Items from a data source
****************

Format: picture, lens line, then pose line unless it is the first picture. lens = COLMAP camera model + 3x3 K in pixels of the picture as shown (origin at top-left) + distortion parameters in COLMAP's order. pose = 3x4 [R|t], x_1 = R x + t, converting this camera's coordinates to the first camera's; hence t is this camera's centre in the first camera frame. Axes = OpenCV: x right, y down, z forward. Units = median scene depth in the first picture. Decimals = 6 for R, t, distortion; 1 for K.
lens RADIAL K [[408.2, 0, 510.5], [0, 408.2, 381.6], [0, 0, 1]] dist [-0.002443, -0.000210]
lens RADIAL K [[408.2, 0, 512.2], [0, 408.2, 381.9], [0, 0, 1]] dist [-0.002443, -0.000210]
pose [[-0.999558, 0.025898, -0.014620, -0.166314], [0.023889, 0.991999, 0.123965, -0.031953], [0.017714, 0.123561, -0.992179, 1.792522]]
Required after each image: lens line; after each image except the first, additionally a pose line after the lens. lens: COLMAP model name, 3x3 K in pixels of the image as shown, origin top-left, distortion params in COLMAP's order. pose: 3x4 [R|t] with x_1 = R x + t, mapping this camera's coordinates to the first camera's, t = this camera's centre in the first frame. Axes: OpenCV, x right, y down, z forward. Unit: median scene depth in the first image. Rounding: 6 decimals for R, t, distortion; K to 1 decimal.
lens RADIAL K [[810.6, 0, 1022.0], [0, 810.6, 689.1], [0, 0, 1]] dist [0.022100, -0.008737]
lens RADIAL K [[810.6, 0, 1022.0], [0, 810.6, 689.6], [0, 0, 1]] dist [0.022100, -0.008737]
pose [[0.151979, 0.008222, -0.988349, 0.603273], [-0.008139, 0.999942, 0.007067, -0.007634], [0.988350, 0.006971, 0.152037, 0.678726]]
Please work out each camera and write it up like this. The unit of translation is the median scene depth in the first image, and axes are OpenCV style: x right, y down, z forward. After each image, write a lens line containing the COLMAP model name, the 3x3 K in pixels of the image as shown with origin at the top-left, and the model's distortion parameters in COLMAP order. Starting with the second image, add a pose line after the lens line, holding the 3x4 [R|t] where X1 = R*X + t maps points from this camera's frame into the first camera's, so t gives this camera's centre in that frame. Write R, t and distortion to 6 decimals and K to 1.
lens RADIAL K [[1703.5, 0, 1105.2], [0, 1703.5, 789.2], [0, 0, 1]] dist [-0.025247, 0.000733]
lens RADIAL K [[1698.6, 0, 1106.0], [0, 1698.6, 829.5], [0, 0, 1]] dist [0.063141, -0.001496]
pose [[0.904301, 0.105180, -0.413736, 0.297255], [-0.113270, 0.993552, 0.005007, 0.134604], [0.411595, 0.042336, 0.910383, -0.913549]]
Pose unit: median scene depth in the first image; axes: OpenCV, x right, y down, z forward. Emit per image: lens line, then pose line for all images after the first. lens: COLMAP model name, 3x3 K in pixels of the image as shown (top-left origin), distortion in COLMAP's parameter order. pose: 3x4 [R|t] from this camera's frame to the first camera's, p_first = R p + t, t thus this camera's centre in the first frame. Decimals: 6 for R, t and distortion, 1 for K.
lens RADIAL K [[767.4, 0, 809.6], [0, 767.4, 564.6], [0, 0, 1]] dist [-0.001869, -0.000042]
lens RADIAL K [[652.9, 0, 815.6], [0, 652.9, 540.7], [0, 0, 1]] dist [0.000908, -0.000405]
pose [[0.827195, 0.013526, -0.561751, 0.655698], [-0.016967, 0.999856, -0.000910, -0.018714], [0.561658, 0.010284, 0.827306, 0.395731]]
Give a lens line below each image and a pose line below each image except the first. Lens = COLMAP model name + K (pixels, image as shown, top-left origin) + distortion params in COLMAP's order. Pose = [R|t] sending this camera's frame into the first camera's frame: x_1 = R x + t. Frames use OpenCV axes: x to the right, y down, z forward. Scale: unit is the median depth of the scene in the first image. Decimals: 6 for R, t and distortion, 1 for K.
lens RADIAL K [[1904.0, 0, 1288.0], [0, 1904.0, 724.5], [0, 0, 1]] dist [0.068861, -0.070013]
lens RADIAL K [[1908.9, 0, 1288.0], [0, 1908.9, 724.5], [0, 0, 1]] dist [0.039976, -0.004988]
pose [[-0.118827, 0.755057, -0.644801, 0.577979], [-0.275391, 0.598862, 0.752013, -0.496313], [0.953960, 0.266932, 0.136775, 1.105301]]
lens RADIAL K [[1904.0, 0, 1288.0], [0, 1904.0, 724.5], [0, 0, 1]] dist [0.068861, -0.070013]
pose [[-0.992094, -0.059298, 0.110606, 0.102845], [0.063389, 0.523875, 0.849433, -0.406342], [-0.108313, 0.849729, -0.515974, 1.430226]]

****************

### Instructions for the task
Write out each entry above exactly as it is written.

### Written solution
Format: picture, lens line, then pose line unless it is the first picture. lens = COLMAP camera model + 3x3 K in pixels of the picture as shown (origin at top-left) + distortion parameters in COLMAP's order. pose = 3x4 [R|t], x_1 = R x + t, converting this camera's coordinates to the first camera's; hence t is this camera's centre in the first camera frame. Axes = OpenCV: x right, y down, z forward. Units = median scene depth in the first picture. Decimals = 6 for R, t, distortion; 1 for K.
lens RADIAL K [[408.2, 0, 510.5], [0, 408.2, 381.6], [0, 0, 1]] dist [-0.002443, -0.000210]
lens RADIAL K [[408.2, 0, 512.2], [0, 408.2, 381.9], [0, 0, 1]] dist [-0.002443, -0.000210]
pose [[-0.999558, 0.025898, -0.014620, -0.166314], [0.023889, 0.991999, 0.123965, -0.031953], [0.017714, 0.123561, -0.992179, 1.792522]]
Required after each image: lens line; after each image except the first, additionally a pose line after the lens. lens: COLMAP model name, 3x3 K in pixels of the image as shown, origin top-left, distortion params in COLMAP's order. pose: 3x4 [R|t] with x_1 = R x + t, mapping this camera's coordinates to the first camera's, t = this camera's centre in the first frame. Axes: OpenCV, x right, y down, z forward. Unit: median scene depth in the first image. Rounding: 6 decimals for R, t, distortion; K to 1 decimal.
lens RADIAL K [[810.6, 0, 1022.0], [0, 810.6, 689.1], [0, 0, 1]] dist [0.022100, -0.008737]
lens RADIAL K [[810.6, 0, 1022.0], [0, 810.6, 689.6], [0, 0, 1]] dist [0.022100, -0.008737]
pose [[0.151979, 0.008222, -0.988349, 0.603273], [-0.008139, 0.999942, 0.007067, -0.007634], [0.988350, 0.006971, 0.152037, 0.678726]]
Please work out each camera and write it up like this. The unit of translation is the median scene depth in the first image, and axes are OpenCV style: x right, y down, z forward. After each image, write a lens line containing the COLMAP model name, the 3x3 K in pixels of the image as shown with origin at the top-left, and the model's distortion parameters in COLMAP order. Starting with the second image, add a pose line after the lens line, holding the 3x4 [R|t] where X1 = R*X + t maps points from this camera's frame into the first camera's, so t gives this camera's centre in that frame. Write R, t and distortion to 6 decimals and K to 1.
lens RADIAL K [[1703.5, 0, 1105.2], [0, 1703.5, 789.2], [0, 0, 1]] dist [-0.025247, 0.000733]
lens RADIAL K [[1698.6, 0, 1106.0], [0, 1698.6, 829.5], [0, 0, 1]] dist [0.063141, -0.001496]
pose [[0.904301, 0.105180, -0.413736, 0.297255], [-0.113270, 0.993552, 0.005007, 0.134604], [0.411595, 0.042336, 0.910383, -0.913549]]
Pose unit: median scene depth in the first image; axes: OpenCV, x right, y down, z forward. Emit per image: lens line, then pose line for all images after the first. lens: COLMAP model name, 3x3 K in pixels of the image as shown (top-left origin), distortion in COLMAP's parameter order. pose: 3x4 [R|t] from this camera's frame to the first camera's, p_first = R p + t, t thus this camera's centre in the first frame. Decimals: 6 for R, t and distortion, 1 for K.
lens RADIAL K [[767.4, 0, 809.6], [0, 767.4, 564.6], [0, 0, 1]] dist [-0.001869, -0.000042]
lens RADIAL K [[652.9, 0, 815.6], [0, 652.9, 540.7], [0, 0, 1]] dist [0.000908, -0.000405]
pose [[0.827195, 0.013526, -0.561751, 0.655698], [-0.016967, 0.999856, -0.000910, -0.018714], [0.561658, 0.010284, 0.827306, 0.395731]]
Give a lens line below each image and a pose line below each image except the first. Lens = COLMAP model name + K (pixels, image as shown, top-left origin) + distortion params in COLMAP's order. Pose = [R|t] sending this camera's frame into the first camera's frame: x_1 = R x + t. Frames use OpenCV axes: x to the right, y down, z forward. Scale: unit is the median depth of the scene in the first image. Decimals: 6 for R, t and distortion, 1 for K.
lens RADIAL K [[1904.0, 0, 1288.0], [0, 1904.0, 724.5], [0, 0, 1]] dist [0.068861, -0.070013]
lens RADIAL K [[1908.9, 0, 1288.0], [0, 1908.9, 724.5], [0, 0, 1]] dist [0.039976, -0.004988]
pose [[-0.118827, 0.755057, -0.644801, 0.577979], [-0.275391, 0.598862, 0.752013, -0.496313], [0.953960, 0.266932, 0.136775, 1.105301]]
lens RADIAL K [[1904.0, 0, 1288.0], [0, 1904.0, 724.5], [0, 0, 1]] dist [0.068861, -0.070013]
pose [[-0.992094, -0.059298, 0.110606, 0.102845], [0.063389, 0.523875, 0.849433, -0.406342], [-0.108313, 0.849729, -0.515974, 1.430226]]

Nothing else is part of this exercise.